I am now study some theorems of block design. I have a question about the derived designs.
Let $B$ be the oringinal design $t-(v,k, \lambda)$. Suppose we omit one of the points, say $P$, then we have two sets of blocks which remain: First, $B_{1}$, consisting of the $\lambda_{1,0}$ blocks of $k$ points that did not contain $P$. Second, $B_{2}$, consisting $\lambda_{1,1}$ blocks of $k-1$ points. These are called derived designs.
The theorem says that, $B_{1}$ form a $(t-1)-(v-1,k,\lambda_{t,t-1})$ design with block intersection $\lambda^{(1)}_{i,j}=\lambda_{i+1,j}$. $B_{2}$ form a $(t-1)-(v-1,k-1,\lambda)$ design with block intersection $\lambda^{(2)}_{i,j}=\lambda_{i+1,j+1}$.

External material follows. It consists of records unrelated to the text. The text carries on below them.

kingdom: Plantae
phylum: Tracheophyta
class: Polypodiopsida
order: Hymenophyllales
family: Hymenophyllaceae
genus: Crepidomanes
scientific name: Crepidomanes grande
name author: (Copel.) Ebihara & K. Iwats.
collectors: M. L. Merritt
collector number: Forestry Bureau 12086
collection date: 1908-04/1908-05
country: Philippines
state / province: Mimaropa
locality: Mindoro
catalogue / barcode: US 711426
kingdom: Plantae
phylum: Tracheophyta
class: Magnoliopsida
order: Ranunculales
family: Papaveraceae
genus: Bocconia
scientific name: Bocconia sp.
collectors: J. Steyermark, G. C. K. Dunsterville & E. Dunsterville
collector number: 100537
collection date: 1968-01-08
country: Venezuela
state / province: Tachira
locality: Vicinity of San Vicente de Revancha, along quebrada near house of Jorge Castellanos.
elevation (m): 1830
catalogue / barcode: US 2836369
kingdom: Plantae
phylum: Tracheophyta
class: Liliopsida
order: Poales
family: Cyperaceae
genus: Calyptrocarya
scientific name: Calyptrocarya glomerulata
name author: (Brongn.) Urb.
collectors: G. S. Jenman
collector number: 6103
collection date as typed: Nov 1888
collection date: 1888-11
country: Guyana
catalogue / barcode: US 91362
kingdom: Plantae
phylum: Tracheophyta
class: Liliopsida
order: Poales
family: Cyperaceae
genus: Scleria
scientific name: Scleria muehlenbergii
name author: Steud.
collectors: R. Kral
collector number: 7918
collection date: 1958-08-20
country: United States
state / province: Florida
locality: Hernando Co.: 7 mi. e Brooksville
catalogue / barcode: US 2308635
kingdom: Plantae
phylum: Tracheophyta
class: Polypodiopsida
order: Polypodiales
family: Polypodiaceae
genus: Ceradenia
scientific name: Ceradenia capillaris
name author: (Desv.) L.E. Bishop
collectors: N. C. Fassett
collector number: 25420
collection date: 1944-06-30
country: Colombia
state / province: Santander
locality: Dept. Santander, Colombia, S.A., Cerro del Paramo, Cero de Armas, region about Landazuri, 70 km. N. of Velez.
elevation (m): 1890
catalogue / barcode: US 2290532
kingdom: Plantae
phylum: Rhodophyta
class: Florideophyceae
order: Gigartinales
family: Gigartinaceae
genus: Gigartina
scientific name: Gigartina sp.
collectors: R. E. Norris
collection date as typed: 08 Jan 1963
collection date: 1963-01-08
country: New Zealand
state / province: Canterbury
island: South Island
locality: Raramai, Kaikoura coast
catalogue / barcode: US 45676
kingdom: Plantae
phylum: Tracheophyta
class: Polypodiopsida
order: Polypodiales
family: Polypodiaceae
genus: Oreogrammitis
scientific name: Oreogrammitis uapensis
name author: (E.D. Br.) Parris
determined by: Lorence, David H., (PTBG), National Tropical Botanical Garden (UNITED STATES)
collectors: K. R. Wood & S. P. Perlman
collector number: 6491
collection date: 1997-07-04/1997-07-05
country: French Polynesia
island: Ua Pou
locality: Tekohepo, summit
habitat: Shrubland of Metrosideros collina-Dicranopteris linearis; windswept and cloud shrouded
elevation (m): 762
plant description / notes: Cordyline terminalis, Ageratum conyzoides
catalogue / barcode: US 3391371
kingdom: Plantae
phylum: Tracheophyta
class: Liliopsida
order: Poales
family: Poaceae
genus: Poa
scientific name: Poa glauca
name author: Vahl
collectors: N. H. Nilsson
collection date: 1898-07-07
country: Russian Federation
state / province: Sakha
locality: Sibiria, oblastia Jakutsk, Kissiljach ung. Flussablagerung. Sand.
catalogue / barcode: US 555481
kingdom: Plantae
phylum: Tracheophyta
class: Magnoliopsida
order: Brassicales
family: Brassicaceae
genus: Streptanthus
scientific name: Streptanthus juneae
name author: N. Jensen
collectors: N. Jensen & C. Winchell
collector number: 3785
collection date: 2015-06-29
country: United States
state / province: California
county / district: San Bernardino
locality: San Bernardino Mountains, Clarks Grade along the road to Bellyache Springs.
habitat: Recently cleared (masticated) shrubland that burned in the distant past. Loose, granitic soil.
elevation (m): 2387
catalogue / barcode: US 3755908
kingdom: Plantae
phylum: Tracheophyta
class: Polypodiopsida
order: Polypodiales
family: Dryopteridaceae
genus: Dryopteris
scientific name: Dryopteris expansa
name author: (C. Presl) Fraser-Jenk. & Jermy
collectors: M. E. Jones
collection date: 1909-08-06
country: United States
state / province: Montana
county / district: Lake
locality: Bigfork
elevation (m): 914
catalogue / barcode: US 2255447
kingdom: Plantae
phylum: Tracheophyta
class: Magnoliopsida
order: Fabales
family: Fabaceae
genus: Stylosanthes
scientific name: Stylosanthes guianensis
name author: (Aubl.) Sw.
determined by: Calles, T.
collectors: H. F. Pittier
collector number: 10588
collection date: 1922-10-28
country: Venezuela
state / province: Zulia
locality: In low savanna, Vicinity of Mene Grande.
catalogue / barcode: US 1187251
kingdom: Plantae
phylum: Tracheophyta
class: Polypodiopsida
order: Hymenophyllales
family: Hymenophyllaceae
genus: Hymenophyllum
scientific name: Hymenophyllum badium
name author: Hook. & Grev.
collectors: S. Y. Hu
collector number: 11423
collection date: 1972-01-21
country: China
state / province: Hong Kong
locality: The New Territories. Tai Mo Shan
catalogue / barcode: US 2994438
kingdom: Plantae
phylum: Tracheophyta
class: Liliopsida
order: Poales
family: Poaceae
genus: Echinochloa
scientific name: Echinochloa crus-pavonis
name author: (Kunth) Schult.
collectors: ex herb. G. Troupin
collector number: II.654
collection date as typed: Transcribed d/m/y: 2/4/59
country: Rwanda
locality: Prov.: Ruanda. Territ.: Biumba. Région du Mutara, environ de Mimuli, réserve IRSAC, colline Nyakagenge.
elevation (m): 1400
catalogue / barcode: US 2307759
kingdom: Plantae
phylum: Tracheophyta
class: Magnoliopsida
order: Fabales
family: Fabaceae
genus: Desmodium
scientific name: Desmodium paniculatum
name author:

Let us consider the $B=2-(7,3,1)$ design, then we have $B_{1}=1-(6,2,1)$ with $\lambda^{(1)}_{i,j}=\lambda_{i+1,j}$. If we consider $\lambda^{(1)}_{2,0}$, I think that $\lambda^{(1)}_{2,0}=1$, but the theorem says that $\lambda^{(1)}_{2,0}=\lambda_{3,0}=0$. What is the problem about this theorem? Or could someone give me the proof of this theorem? THANKS SO MUCH.